In a shocking revelation, eight electricity distribution companies across Pakistan collectively overcharged consumers by a staggering
Rs. 244 billion during the fiscal year 2023–24.
The discovery is based on an extensive audit affidavit by the Auditor General of Pakistan (AGP), which charges the companies with overcharging their invoices so as to cover up institutional waste, line losses, and rampant theft of electricity.
The power distribution companies named in the report include
IESCO, LESCO, HESCO, MEPCO, PESCO, QESCO, SEPCO, and
TESCO. According to a national daily that reviewed the audit, the overbilling appears to be a deliberate attempt to cover up operational failures and avoid accountability.
Single-Month Surge: Rs. 47.81 Billion in Overbilling
The audit uncovered that
five of these companies charged
278,649 consumers an excess of Rs. 47.81 billion in just one month. Throughout the fiscal year, more than
900 million extra electricity units were wrongly billed, placing an immense financial burden on households and businesses alike.
Despite the scale of malpractice, the report highlights that
no disciplinary measures were taken against the officials involved in the overbilling scandal.

QESCO Tops the List of Offenders
Among the eight companies,
Quetta Electric Supply Company (QESCO) emerged as the
worst offender, particularly targeting
agricultural consumers. The audit reveals that QESCO billed
Rs. 148 billion in excess, mainly by manipulating
tube well consumption charges. These charges were artificially inflated far beyond actual usage, placing immense strain on farmers who already struggle with high input costs.
Load Adjustments and Feeder Manipulation
In addition to direct overbilling, the audit found that
Rs. 22 billion were unfairly billed under the pretense of “
load adjustment,” a term often used to obscure
technical losses in the grid. Furthermore,
1,432 power feeders were involved in issuing inflated bills totaling
Rs. 18.64 billion, with audit teams reportedly denied access to essential records linked to these transactions—raising serious transparency concerns.

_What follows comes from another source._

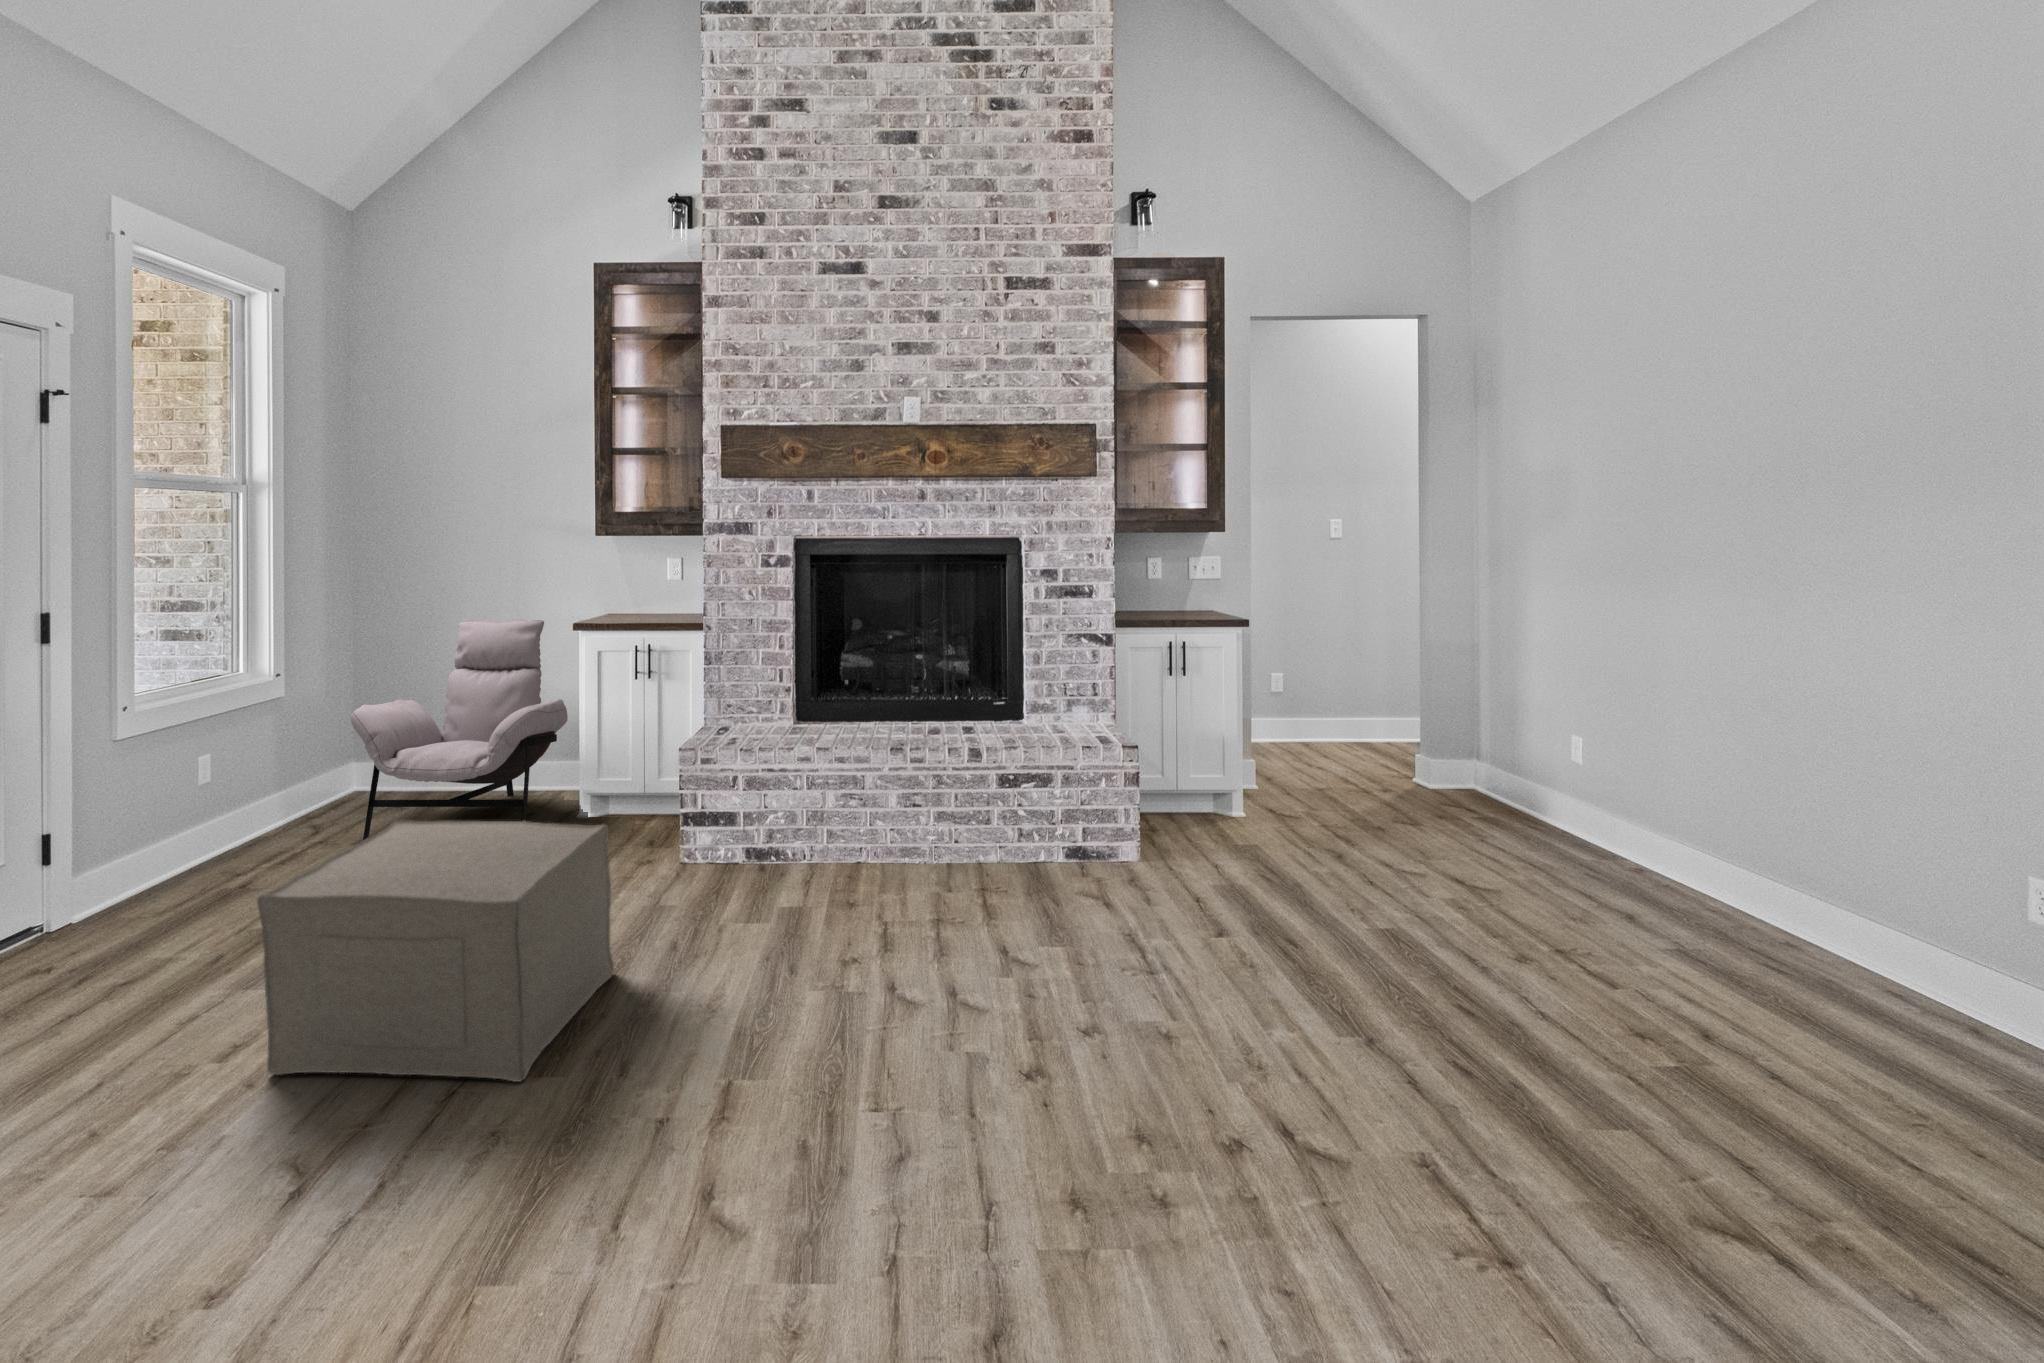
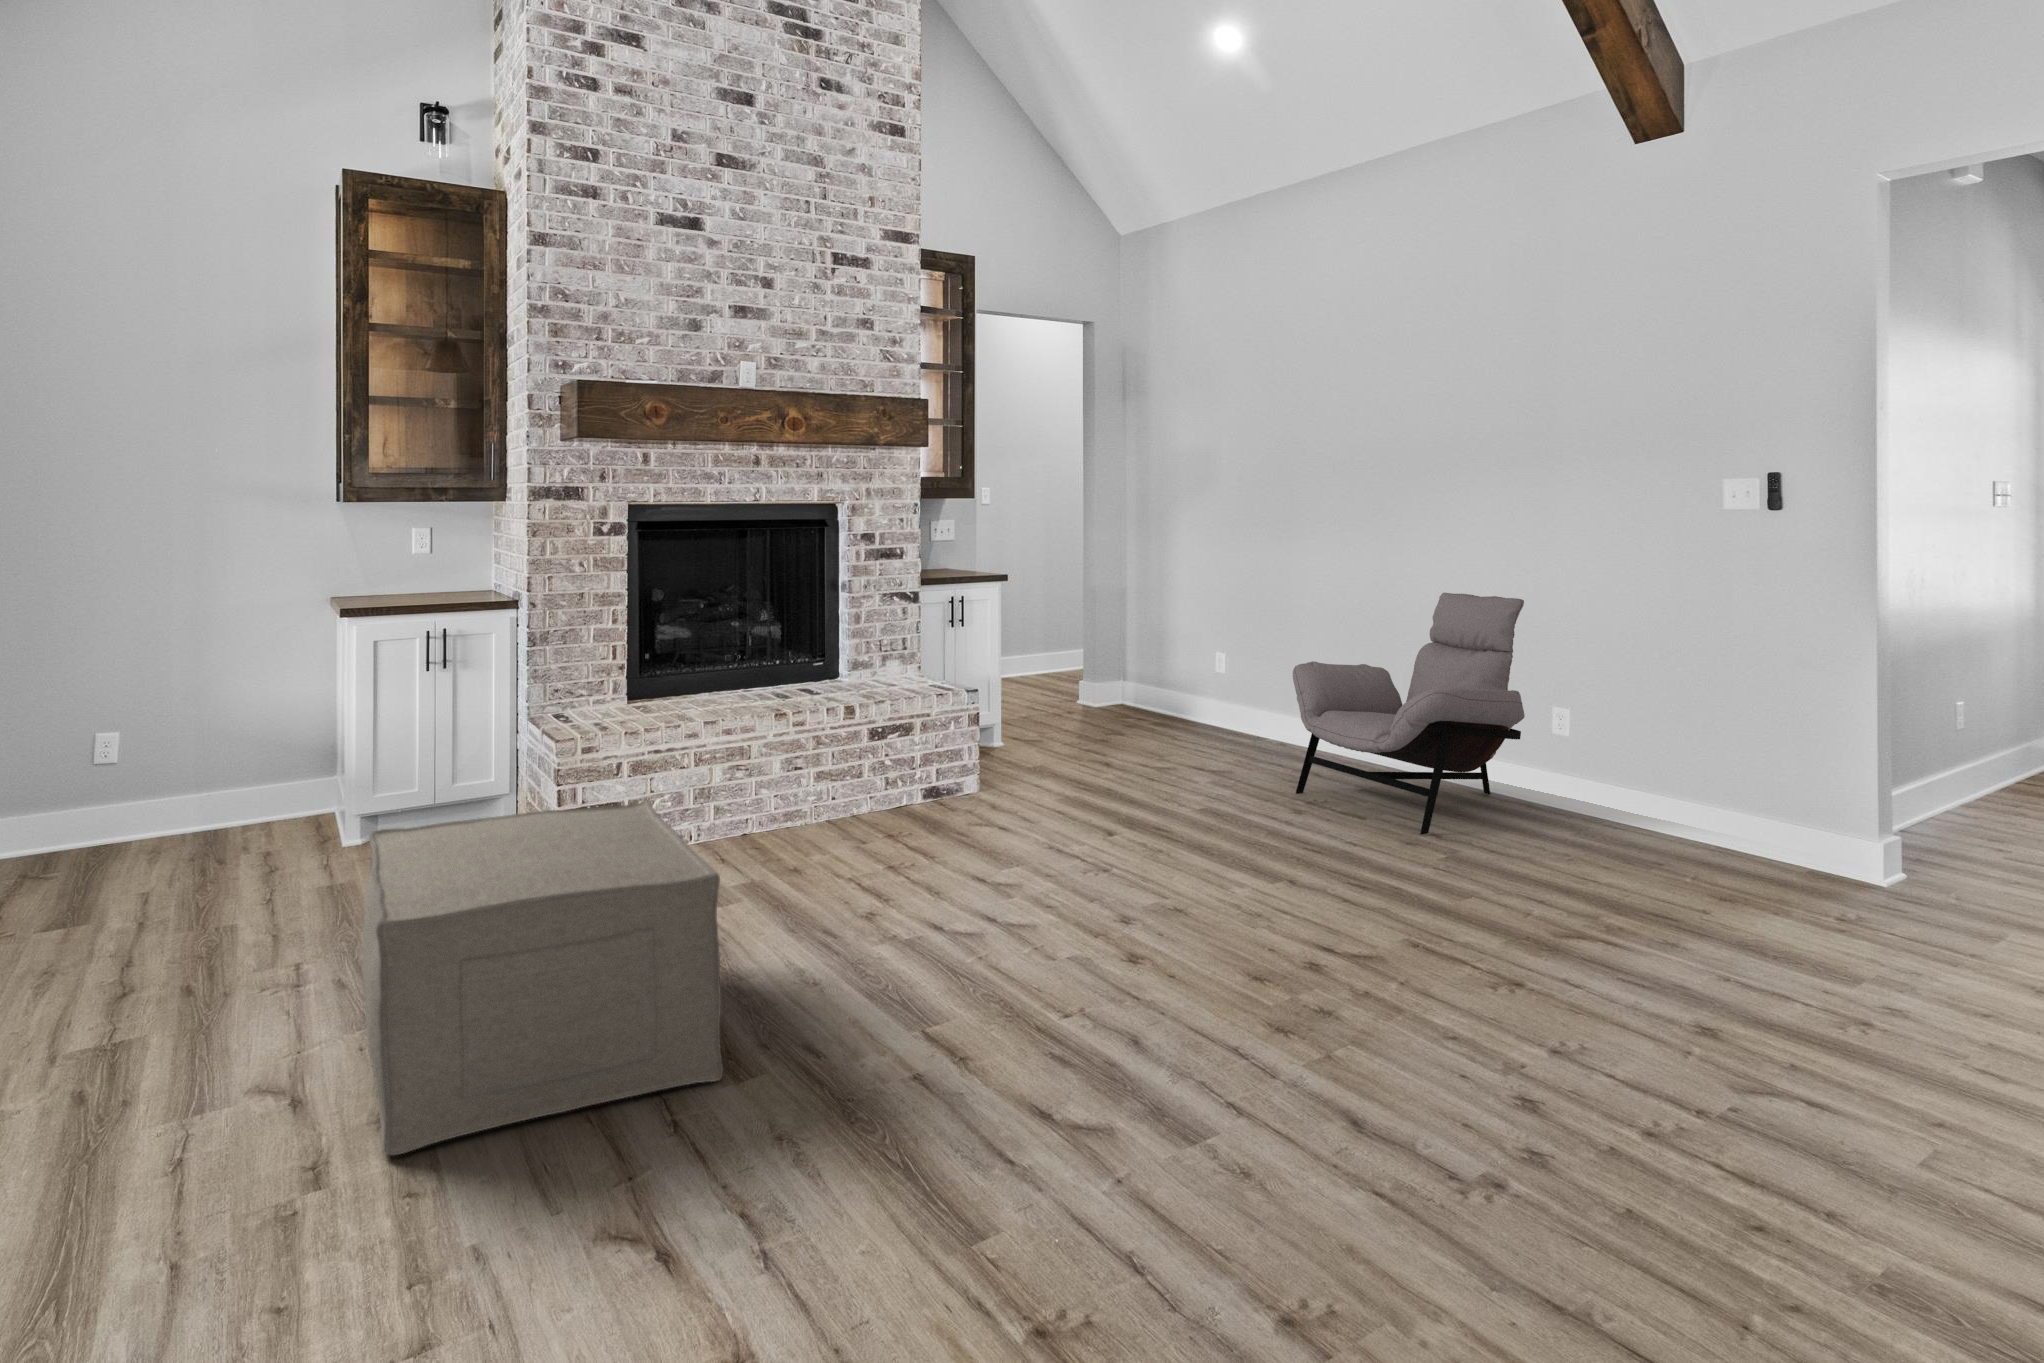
lounge chair: present [351,620,568,841] -> present [1293,593,1525,835]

Partial Refunds Issued—But Documentation Lacking
Some power companies initiated partial refunds.
PESCO issued
Rs. 2.18 billion in adjustments, while
Rs. 5.29 billion were returned to consumers due to
incorrect meter readings. However, the audit report criticized these efforts, stating that
most refund claims lacked proper documentation, making it difficult to verify whether consumers were fairly compensated.
Silence from the Top
What’s particularly alarming is the lack of accountability across the board. Despite clear evidence of financial malpractice, no substantial action has been taken to hold the officials or companies responsible. The absence of consequences raises questions about governance and the oversight of public utilities in Pakistan.